Satu Tombol untuk Ribuan Koordinasi
Xiaomi tetap mempertahankan ciri khas klasiknya: tombol push-to-talk. Dengan satu sentuhan, pengguna bisa langsung berbicara tanpa harus membuka aplikasi atau menunggu sambungan.
Sederhana, cepat, dan efisien, tiga hal yang seringkali hilang dalam komunikasi modern.
Selain itu, daya tahannya juga mengesankan. Berbekal baterai 2.500 mAh, perangkat ini mampu bertahan hingga 100 jam dalam mode siaga, atau sekitar 14 jam untuk penggunaan aktif. Artinya, perangkat ini siap menemani aktivitas intens sepanjang hari tanpa harus sering diisi ulang.
Desain Klasik yang Dibalut Modernitas
Sekilas, bentuknya mengingatkan pada walkie-talkie lawas yang dulu sering digunakan tim keamanan atau pendaki gunung. Namun Xiaomi mengemasnya dalam desain ergonomis bergaya “candy bar” dengan antena kecil yang tetap kokoh.
Layar LED berwarna 1,57 inci (320x200 piksel) menampilkan berbagai informasi penting seperti saluran komunikasi, kontak, dan notifikasi pesan. Sertifikasi IP54 juga memastikan perangkat ini tahan terhadap debu dan percikan air, membuatnya tangguh di berbagai kondisi lapangan dari area konstruksi hingga puncak gunung.
Sentuhan Modern: Bluetooth dan Harga Ramah Kantong
Tidak hanya mengandalkan fungsi dasar komunikasi, Xiaomi turut menyematkan fitur Bluetooth untuk menghubungkan perangkat dengan ponsel pintar. Melalui fitur ini, pengguna bisa menambahkan kontak, mengatur saluran, bahkan memantau posisi rekan satu tim secara digital.
Di pasar Tiongkok, walkie-talkie digital ini dijual dengan harga 349 yuan, atau sekitar Rp800 ribuan sebuah harga yang terbilang terjangkau untuk perangkat dengan fungsi sepraktis ini. Meski belum ada kabar resmi tentang perilisan globalnya, banyak penggemar Xiaomi di berbagai negara berharap perangkat ini segera hadir di pasar internasional.
Teknologi Klasik yang Kembali Dihidupkan
Peluncuran produk ini menjadi bukti bahwa teknologi klasik tidak pernah benar-benar usang hanya menunggu waktu untuk berevolusi. Xiaomi berhasil menghadirkan keseimbangan antara nostalgia dan efisiensi modern, menawarkan alat komunikasi yang fungsional, tahan lama, dan relevan dengan kebutuhan masa kini.
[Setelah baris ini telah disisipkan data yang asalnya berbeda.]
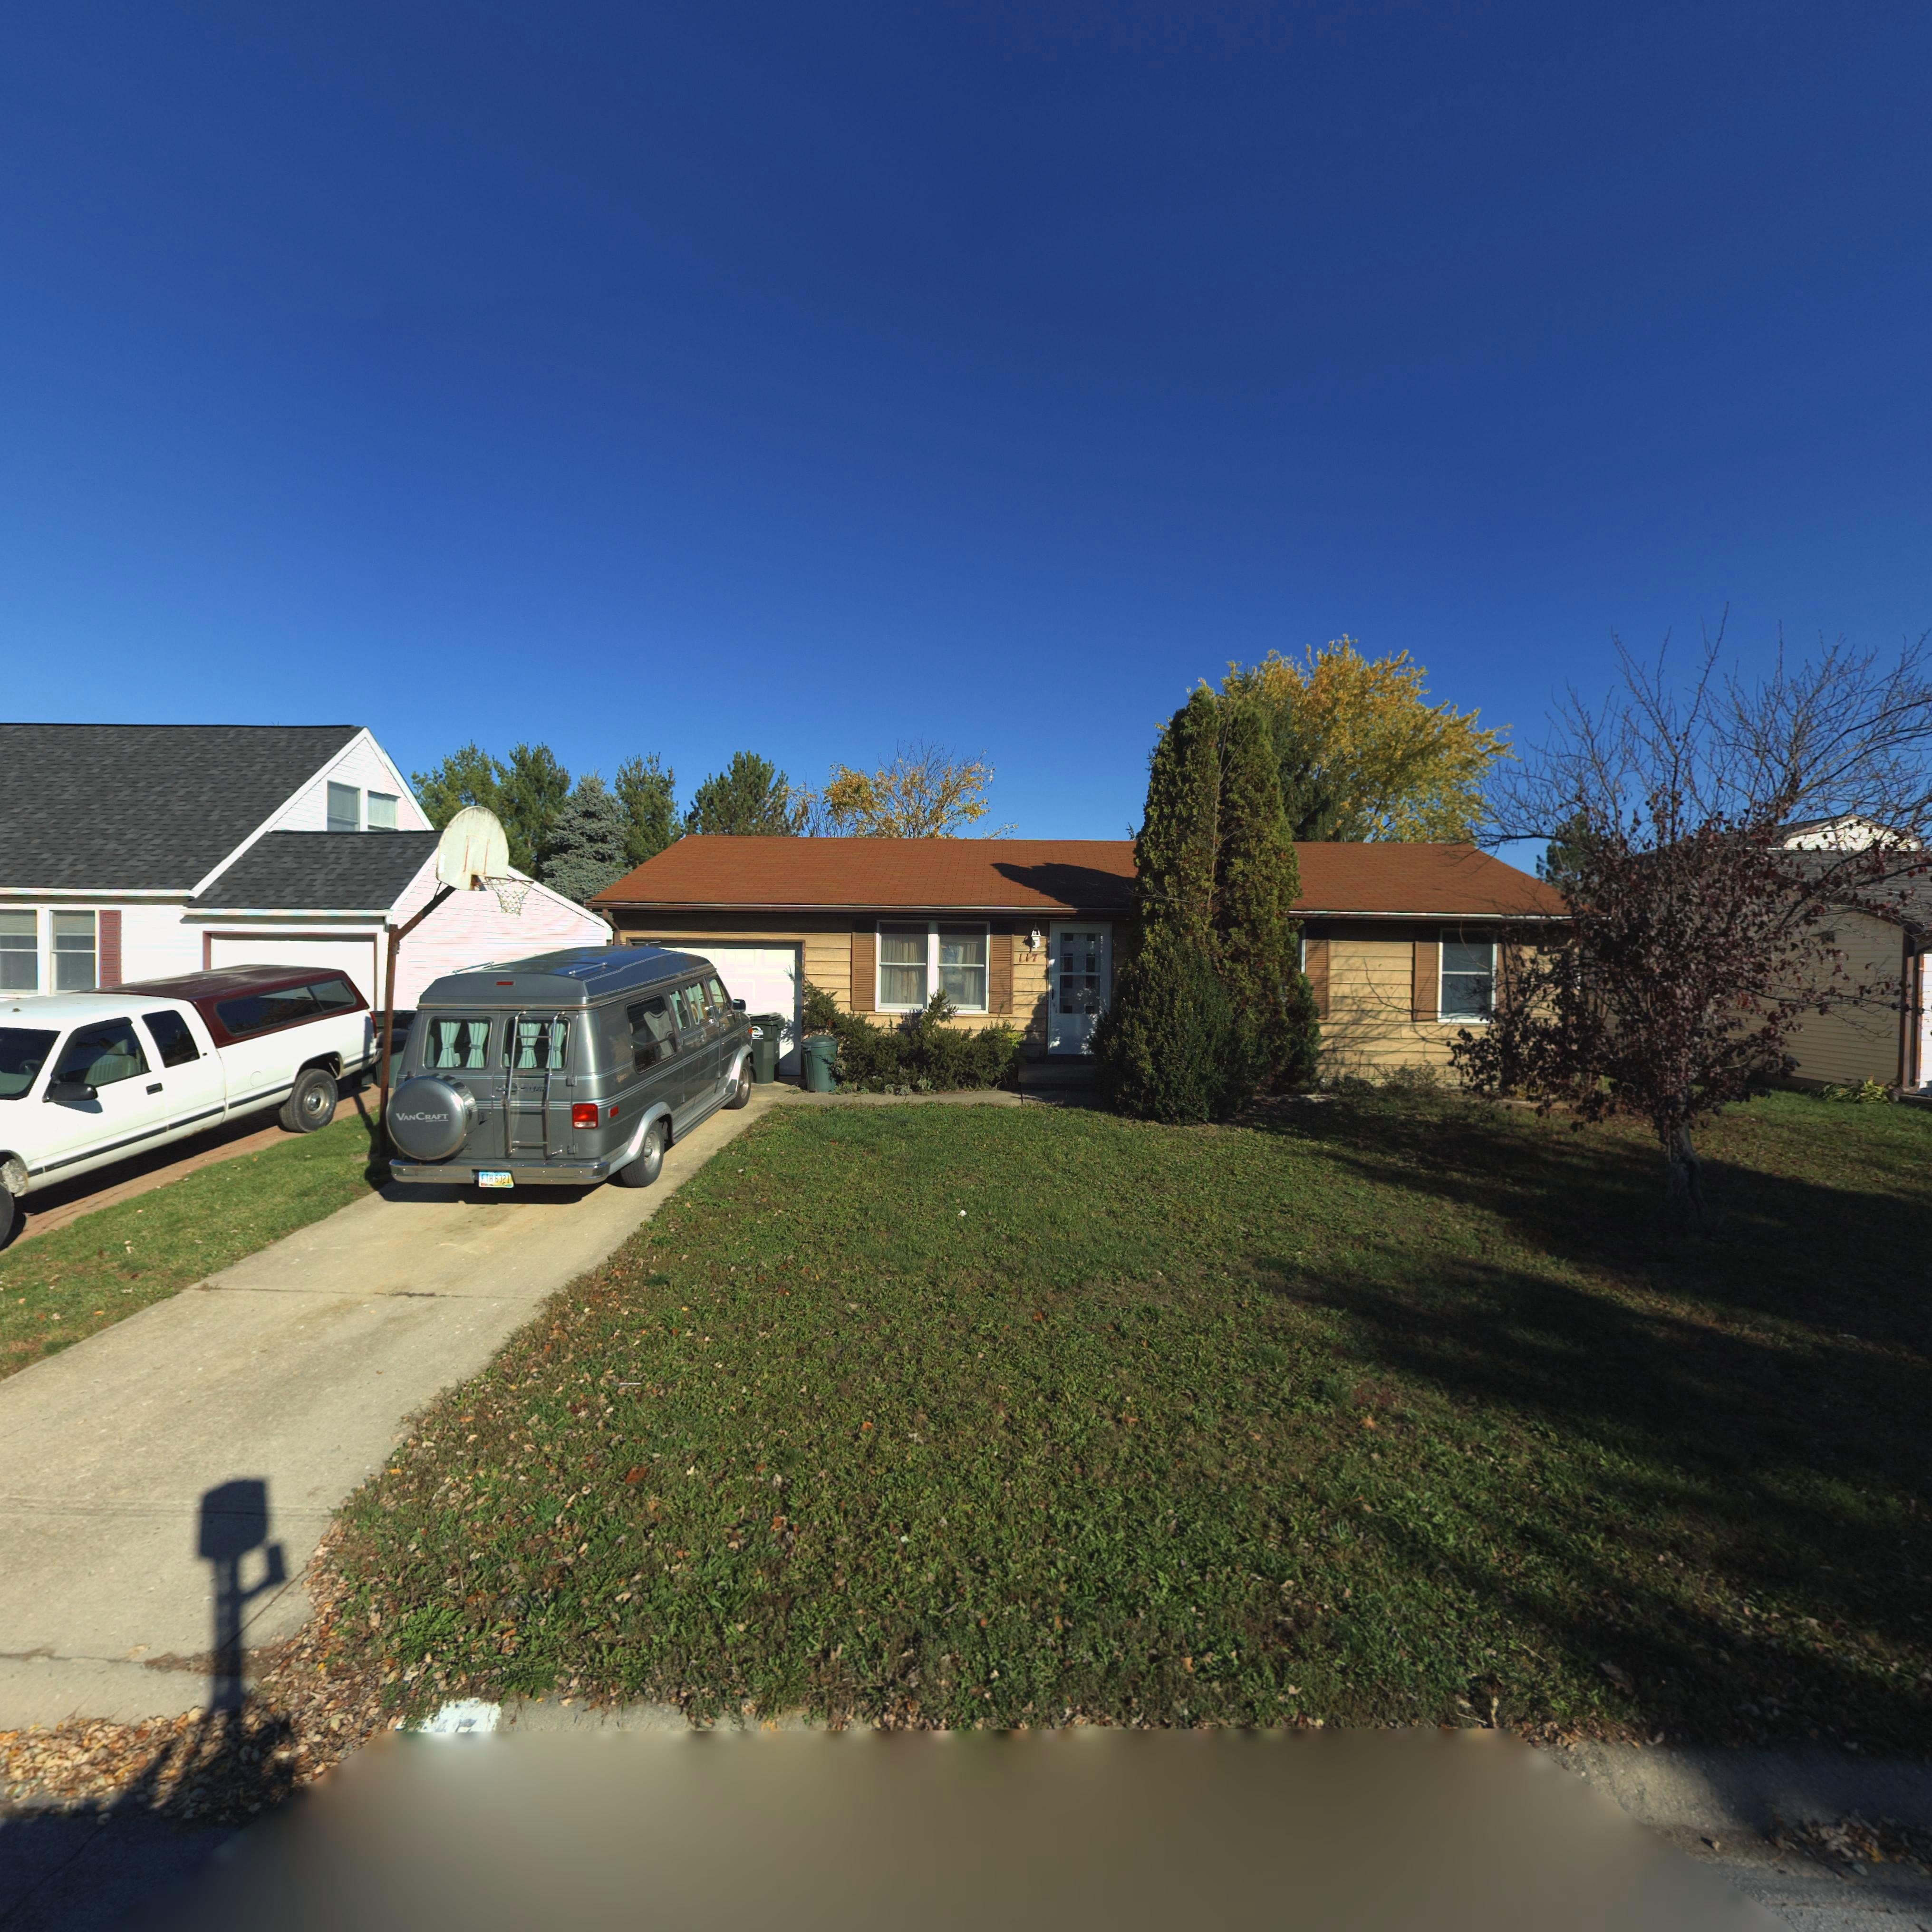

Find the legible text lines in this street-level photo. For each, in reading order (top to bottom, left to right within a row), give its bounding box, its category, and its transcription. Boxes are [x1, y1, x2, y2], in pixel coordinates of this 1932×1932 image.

[1017, 952, 1039, 962] StreetNumber: 117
Dalam dunia yang semakin terhubung secara digital, Xiaomi walkie-talkie digital mengingatkan kita bahwa komunikasi sejati tidak selalu bergantung pada sinyal, melainkan pada kemampuan untuk tetap terhubung kapan pun dan di mana pun.
Dengan inovasi sederhana namun berarti, Xiaomi sekali lagi menunjukkan bahwa masa depan teknologi juga bisa dimulai dari masa lalu.